The Leatherstocking Tales

The five novels follow Natty Bumppo — known variously as Deerslayer, Hawkeye, Pathfinder, the trapper, and Leatherstocking — from youth to old age on the American frontier:

  • The Deerslayer (1841) — Natty as a young man on Otsego Lake in the 1740s
  • The Last of the Mohicans (1826) — the French and Indian War, 1757
  • The Pathfinder (1840) — Lake Ontario during the French and Indian War
  • The Pioneers (1823) — the settlement of Cooperstown in the 1790s
  • The Prairie (1827) — Natty as an old man on the Great Plains, dying at sunset facing west

The Last of the Mohicans — the most famous and most widely read — follows the journey of Cora and Alice Munro, escorted by Hawkeye and the Mohican warriors Chingachgook and Uncas, through the wilderness between Fort Edward and Fort William Henry during the French and Indian War. The novel’s chase-and-capture structure, its set-piece battles, and its elegiac treatment of the vanishing Mohican people made it an international sensation.

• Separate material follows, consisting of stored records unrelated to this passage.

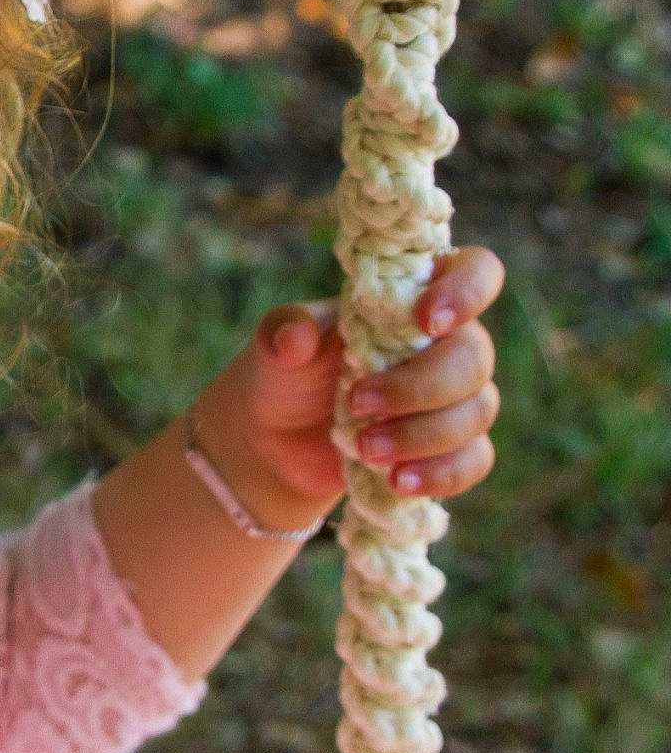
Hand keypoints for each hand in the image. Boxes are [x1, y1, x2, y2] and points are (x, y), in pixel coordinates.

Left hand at [228, 246, 504, 504]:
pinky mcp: (450, 448)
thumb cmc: (285, 374)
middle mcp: (445, 344)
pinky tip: (397, 481)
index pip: (475, 271)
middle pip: (474, 357)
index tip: (425, 321)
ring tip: (364, 448)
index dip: (467, 290)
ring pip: (477, 412)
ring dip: (422, 435)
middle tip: (357, 403)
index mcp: (411, 299)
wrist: (274, 441)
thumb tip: (296, 336)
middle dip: (419, 387)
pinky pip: (474, 460)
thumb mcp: (274, 346)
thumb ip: (283, 331)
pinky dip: (439, 473)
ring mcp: (453, 398)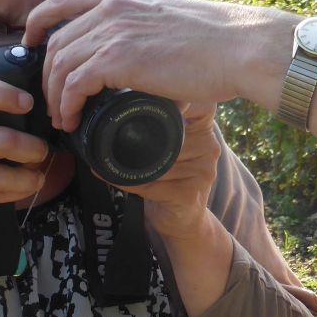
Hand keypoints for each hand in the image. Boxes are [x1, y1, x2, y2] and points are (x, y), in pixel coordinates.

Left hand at [23, 0, 275, 132]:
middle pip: (57, 38)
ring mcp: (114, 30)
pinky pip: (75, 83)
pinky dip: (68, 105)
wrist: (240, 47)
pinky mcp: (119, 58)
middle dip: (47, 74)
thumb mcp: (171, 21)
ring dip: (56, 96)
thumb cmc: (219, 43)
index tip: (32, 41)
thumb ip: (147, 31)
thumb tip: (142, 60)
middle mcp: (113, 6)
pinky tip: (73, 120)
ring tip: (63, 118)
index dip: (39, 21)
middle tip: (52, 100)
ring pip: (60, 63)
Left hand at [121, 103, 222, 242]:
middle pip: (170, 134)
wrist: (183, 221)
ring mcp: (202, 172)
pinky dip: (127, 181)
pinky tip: (112, 176)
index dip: (182, 98)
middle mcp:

Natty Bumppo is Cooper’s great creation and one of the foundational figures of American mythology: the man who lives between civilisation and wilderness, who possesses the skills of the Indigenous peoples without their racial identity, and who embodies a distinctly American virtue — self-reliance, moral integrity, and a reverence for nature that is incompatible with settlement and law.

Critical Standing

Cooper has always been a controversial writer. Mark Twain’s devastating essay “Fenimore Cooper’s Literary Offenses” (1895) catalogued his stylistic faults — stilted dialogue, implausible plots, absurd coincidences, characters who behave irrationally — with gleeful precision. The charges are largely justified: Cooper is a clumsy prose stylist, a poor dialogue writer, and a careless plotter.

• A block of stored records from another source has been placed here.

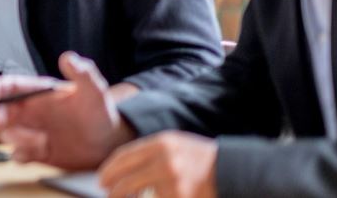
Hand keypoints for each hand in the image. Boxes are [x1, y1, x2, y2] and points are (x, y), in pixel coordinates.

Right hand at [0, 52, 133, 170]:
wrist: (109, 143)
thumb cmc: (100, 113)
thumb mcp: (94, 90)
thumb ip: (82, 73)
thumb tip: (68, 57)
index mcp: (37, 93)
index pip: (8, 87)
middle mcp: (30, 111)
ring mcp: (31, 132)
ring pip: (7, 134)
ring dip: (15, 138)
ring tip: (39, 141)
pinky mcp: (36, 152)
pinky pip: (18, 154)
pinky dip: (21, 155)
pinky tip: (37, 153)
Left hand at [99, 132, 217, 197]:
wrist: (233, 170)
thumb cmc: (201, 159)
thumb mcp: (175, 145)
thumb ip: (150, 153)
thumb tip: (123, 168)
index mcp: (161, 143)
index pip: (124, 156)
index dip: (109, 169)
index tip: (102, 179)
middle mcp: (164, 161)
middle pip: (126, 178)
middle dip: (113, 189)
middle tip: (107, 193)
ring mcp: (172, 182)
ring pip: (138, 194)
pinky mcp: (180, 197)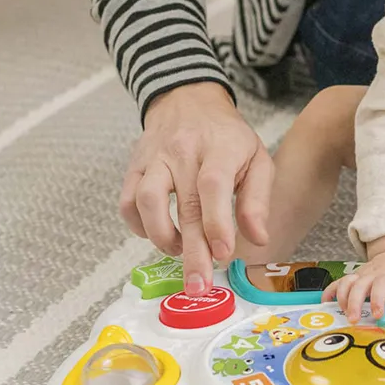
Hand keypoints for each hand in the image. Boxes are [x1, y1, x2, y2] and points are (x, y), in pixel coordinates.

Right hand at [119, 82, 272, 293]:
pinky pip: (126, 200)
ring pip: (145, 200)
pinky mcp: (134, 166)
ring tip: (178, 252)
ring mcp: (154, 158)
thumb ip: (258, 200)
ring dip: (160, 236)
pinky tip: (155, 234)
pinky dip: (138, 225)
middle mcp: (183, 151)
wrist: (188, 101)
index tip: (222, 253)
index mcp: (220, 148)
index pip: (214, 186)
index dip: (216, 222)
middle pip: (184, 204)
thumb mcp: (257, 159)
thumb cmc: (227, 137)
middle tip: (198, 284)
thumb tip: (258, 239)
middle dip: (190, 250)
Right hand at [324, 236, 384, 321]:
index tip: (379, 315)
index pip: (382, 285)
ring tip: (343, 315)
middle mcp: (373, 274)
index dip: (379, 299)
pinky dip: (330, 292)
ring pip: (346, 283)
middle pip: (359, 285)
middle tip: (354, 320)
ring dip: (342, 298)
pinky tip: (326, 305)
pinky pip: (337, 283)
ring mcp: (361, 275)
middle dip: (355, 302)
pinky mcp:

Yet his importance is undeniable. D. H. Lawrence, in Studies in Classic American Literature (1923), argued that Cooper’s true subject — the destruction of the wilderness and the displacement of Indigenous peoples by white civilisation — constitutes the essential American tragedy, and that the Leatherstocking Tales, for all their faults, penetrate deeper into the American unconscious than any more polished fiction.

Cooper and the Problem of the Indian

Cooper’s treatment of Indigenous peoples — admiring, elegiac, and fundamentally patronising — is the most contested aspect of his legacy. The Mohican characters in The Last of the Mohicans — Chingachgook and his son Uncas — are noble, brave, and doomed; they exist in Cooper’s imagination primarily as sacrificial figures whose disappearance clears the way for white settlement. The “vanishing Indian” trope, which Cooper did not invent but did more than anyone to popularise, served a specific ideological function: it allowed white Americans to mourn the destruction of Indigenous peoples while absolving themselves of responsibility, since the disappearance was presented as inevitable — a natural process rather than a political choice.

Yet Cooper’s novels also contain moments of genuine moral complexity. The Pioneers (1823), the most autobiographical of the Tales, depicts the settlement of Cooper’s own Cooperstown with an awareness that civilisation’s advance involves ecological destruction and the dispossession of peoples who were there first. Natty Bumppo himself is an ambiguous figure: he admires and imitates Indigenous ways but is racially white, and his role in the mythology is to absorb what is valuable in Indigenous culture while remaining part of the white world that destroys it. This is an uncomfortable structure, but Cooper was more honest about it than most of his contemporaries — and D. H. Lawrence’s insight that the Leatherstocking Tales enact America’s deepest guilt remains critically indispensable.

Collecting Cooper

The Last of the Mohicans (1826, Carey & Lea) in first edition is a major rarity, bringing $10,000–$50,000 in fine condition. The Spy (1821) in first edition brings $5,000–$15,000. Later titles are more affordable. Cooper’s books were produced in large editions, but early American bindings are fragile and survivors in good condition are scarce.